Hi Leon, Alex,
On 05/05/2026 11:58, Leon Romanovsky wrote:
On Fri, May 01, 2026 at 05:19:19PM -0600, Alex Williamson wrote:
On Thu, 16 Apr 2026 06:17:49 -0700
Matt Evans <[email protected]> wrote:
Previously, vfio_pci_zap_bars() (and the wrapper
vfio_pci_zap_and_down_write_memory_lock()) calls were paired with
calls of vfio_pci_dma_buf_move().
This commit replaces them a unified new function,
vfio_pci_zap_revoke_bars() containing both the vfio_pci_dma_buf_move()
and the unmap_mapping_range(), making it harder for callers to omit
one. It adds a wrapper, vfio_pci_lock_zap_revoke_bars(), which takes
the write memory_lock before zapping, and adds a new
vfio_pci_unrevoke_bars() for the re-enable path.
However, as of "vfio/pci: Convert BAR mmap() to use a DMABUF" the
unmap_mapping_range() to zap is entirely redundant for plain vfio-pci,
since the DMABUFs used for BAR mappings already zap PTEs when the
vfio_pci_dma_buf_move() occurs.
One exception remains as a FIXME: in nvgrace-gpu, some BAR VMAs
conditionally use custom vm_ops, which have not moved to be backed by
DMABUFs. If these BARs are mmap()ed, the vdev enables the existing
behaviour of unmap_mapping_range() for the device fd address space.
What's the plan here? Is this a temporary FIXME or a place to prove
that dmabuf for mmap works beyond the core use case?
The larger picture is that I havne't converted the nvgrace-gpu driver to
use DMABUFs for its custom mmap/fault handler code. (It's not
straightforward to test, so I don't want to hack that.)
This FIXME is added to vfio_pci_zap_revoke_bars(), saying that for this
specific sub-driver (or any others that do custom mmap) they still need
to flag so that this wrapper still performs the unmap_mapping_range().
Signed-off-by: Matt Evans <[email protected]>
---
drivers/vfio/pci/nvgrace-gpu/main.c | 5 +++
drivers/vfio/pci/vfio_pci_config.c | 30 ++++++--------
drivers/vfio/pci/vfio_pci_core.c | 62 +++++++++++++++++++----------
drivers/vfio/pci/vfio_pci_priv.h | 3 +-
include/linux/vfio_pci_core.h | 1 +
5 files changed, 62 insertions(+), 39 deletions(-)
...
@@ -1229,7 +1228,7 @@ static int vfio_pci_ioctl_reset(struct
vfio_pci_core_device *vdev,
if (!vdev->reset_works)
return -EINVAL;
- vfio_pci_zap_and_down_write_memory_lock(vdev);
+ vfio_pci_lock_zap_revoke_bars(vdev);
/*
* This function can be invoked while the power state is non-D0. If
@@ -1242,10 +1241,9 @@ static int vfio_pci_ioctl_reset(struct
vfio_pci_core_device *vdev,
*/
vfio_pci_set_power_state(vdev, PCI_D0);
- vfio_pci_dma_buf_move(vdev, true);
This seems subtle enough to be troublesome.
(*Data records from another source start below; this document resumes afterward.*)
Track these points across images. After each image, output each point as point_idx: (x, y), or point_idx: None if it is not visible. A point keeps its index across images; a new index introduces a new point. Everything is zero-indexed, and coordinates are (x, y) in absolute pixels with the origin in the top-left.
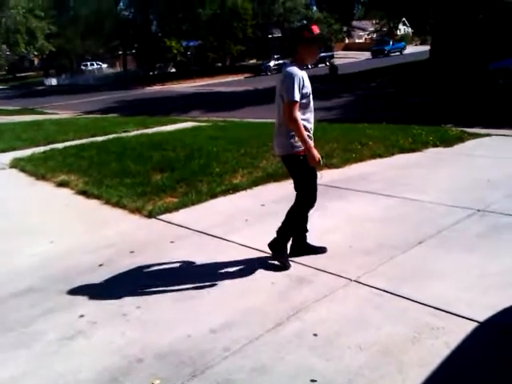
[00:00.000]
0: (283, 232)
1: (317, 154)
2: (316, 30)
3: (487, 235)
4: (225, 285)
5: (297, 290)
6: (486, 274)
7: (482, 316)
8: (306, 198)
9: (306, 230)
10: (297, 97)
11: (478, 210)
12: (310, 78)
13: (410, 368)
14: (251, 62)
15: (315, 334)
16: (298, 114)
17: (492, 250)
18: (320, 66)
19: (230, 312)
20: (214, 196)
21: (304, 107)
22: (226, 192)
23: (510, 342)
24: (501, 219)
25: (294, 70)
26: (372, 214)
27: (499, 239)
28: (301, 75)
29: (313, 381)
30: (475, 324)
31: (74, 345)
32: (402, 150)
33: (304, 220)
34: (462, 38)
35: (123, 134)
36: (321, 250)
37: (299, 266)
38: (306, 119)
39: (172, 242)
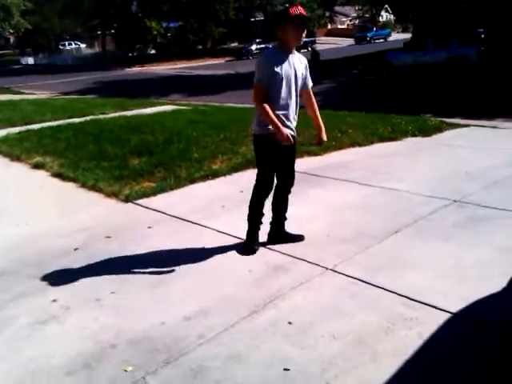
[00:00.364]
0: (248, 218)
1: (285, 131)
2: (295, 10)
3: (463, 226)
4: (201, 271)
5: (273, 277)
6: (460, 264)
7: (456, 307)
8: (262, 181)
9: (285, 218)
10: (260, 80)
11: (455, 201)
12: None
13: (383, 357)
14: (233, 45)
15: (290, 323)
16: (273, 102)
17: (468, 240)
18: (302, 51)
19: (206, 299)
20: (192, 181)
21: (276, 94)
22: (204, 178)
23: (481, 334)
24: (477, 210)
25: (267, 53)
26: (350, 202)
27: (475, 230)
28: (272, 59)
29: (286, 369)
30: (448, 315)
31: (47, 330)
32: (382, 139)
33: (282, 207)
34: (443, 26)
35: (101, 116)
36: (298, 238)
37: (276, 253)
38: (282, 106)
39: (149, 227)
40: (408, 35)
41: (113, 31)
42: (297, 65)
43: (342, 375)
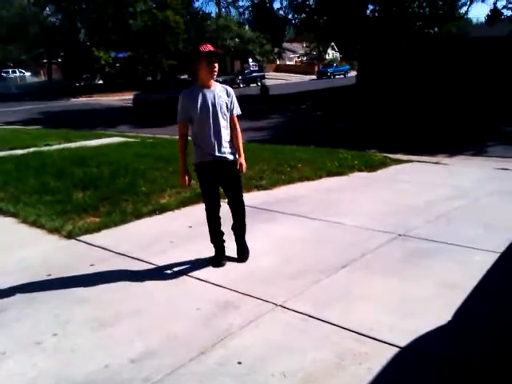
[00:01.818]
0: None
1: (181, 177)
2: (204, 48)
3: (408, 260)
4: (147, 311)
5: (222, 315)
6: (407, 298)
7: (404, 341)
8: (205, 203)
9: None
10: (179, 118)
11: (400, 235)
12: (241, 97)
13: None
14: (183, 77)
15: (239, 362)
16: (196, 135)
17: (413, 274)
18: (252, 85)
19: (152, 340)
20: (139, 216)
21: (196, 127)
22: (152, 212)
23: (429, 368)
24: (421, 244)
25: (184, 92)
26: (299, 236)
27: (419, 264)
28: (187, 97)
29: None
30: (397, 349)
31: None
32: (329, 174)
33: (238, 232)
34: (386, 64)
35: (44, 148)
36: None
37: (225, 290)
38: (203, 138)
39: (92, 264)
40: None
41: (59, 60)
42: (216, 96)
43: None
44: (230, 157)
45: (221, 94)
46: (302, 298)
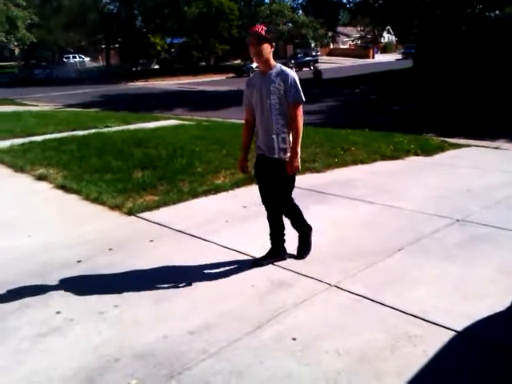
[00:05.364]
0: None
1: (240, 164)
2: (251, 29)
3: (466, 245)
4: (204, 286)
5: (276, 293)
6: (463, 283)
7: (460, 325)
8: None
9: (272, 238)
10: (243, 102)
11: (457, 220)
12: None
13: (387, 375)
14: (235, 62)
15: (294, 338)
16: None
17: (470, 259)
18: (304, 69)
19: (209, 314)
20: (195, 196)
21: (253, 113)
22: (207, 192)
23: (485, 352)
24: (479, 230)
25: (248, 78)
26: (353, 219)
27: (477, 249)
28: (247, 82)
29: None
30: (453, 333)
31: (50, 342)
32: (384, 157)
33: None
34: (444, 47)
35: (104, 130)
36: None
37: (279, 269)
38: (257, 125)
39: (151, 240)
40: None
41: (117, 45)
42: (266, 82)
43: None
44: (276, 154)
45: (274, 79)
46: (356, 279)
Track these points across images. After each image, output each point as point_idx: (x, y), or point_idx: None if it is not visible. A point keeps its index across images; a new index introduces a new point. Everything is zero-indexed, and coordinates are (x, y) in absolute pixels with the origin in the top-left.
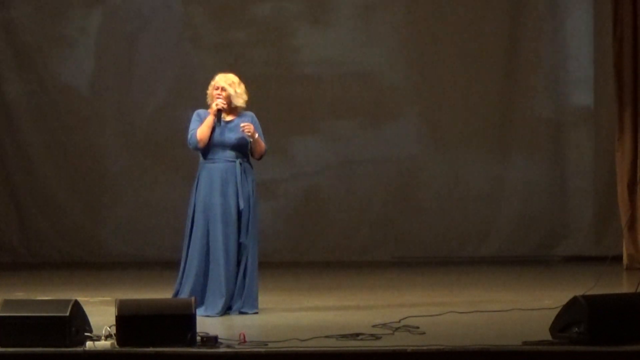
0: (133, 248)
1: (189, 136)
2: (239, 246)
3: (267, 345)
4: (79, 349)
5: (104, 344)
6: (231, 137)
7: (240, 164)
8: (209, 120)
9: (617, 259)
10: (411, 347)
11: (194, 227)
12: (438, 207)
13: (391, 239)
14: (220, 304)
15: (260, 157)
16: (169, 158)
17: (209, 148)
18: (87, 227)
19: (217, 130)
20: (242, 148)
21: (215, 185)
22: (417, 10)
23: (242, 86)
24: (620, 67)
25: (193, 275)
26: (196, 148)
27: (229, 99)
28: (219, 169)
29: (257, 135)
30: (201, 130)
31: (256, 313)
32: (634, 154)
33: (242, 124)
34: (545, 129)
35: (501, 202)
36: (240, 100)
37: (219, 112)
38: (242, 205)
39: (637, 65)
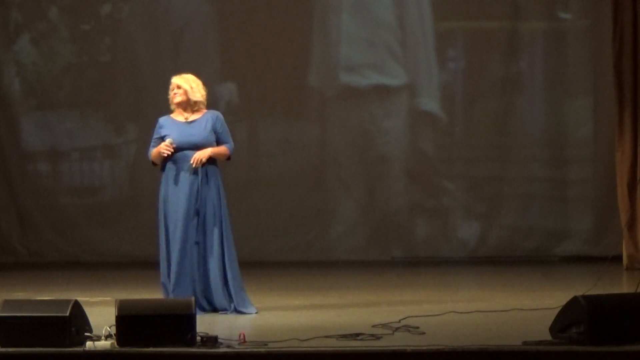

I wonder if Leon didn't
intentionally place the dmabuf revoke after the device is in D0 to
allow the driver to interact with the device.
My intention was to place vfio_pci_dma_buf_move() as close as possible to
pci_try_reset_function(), so the device is known to be fully operational
at that point. It looks like calling it after the transition to D0 is the
right ordering.
Thanks for that, I had missed that need to have D0 at the time of the
revoke.
Getting the lock in the existing place (before D0 set) but doing a
separate vfio_zap_revoke_bars() here (replacing the bare move) seems
right, though for the sub-drivers which still need the zap (nvgace-gpu)
then the unmap_mapping_range() would happen after the D0 now. I believe
this is OK, but I wanted to flag that difference.
Many thanks,
Matt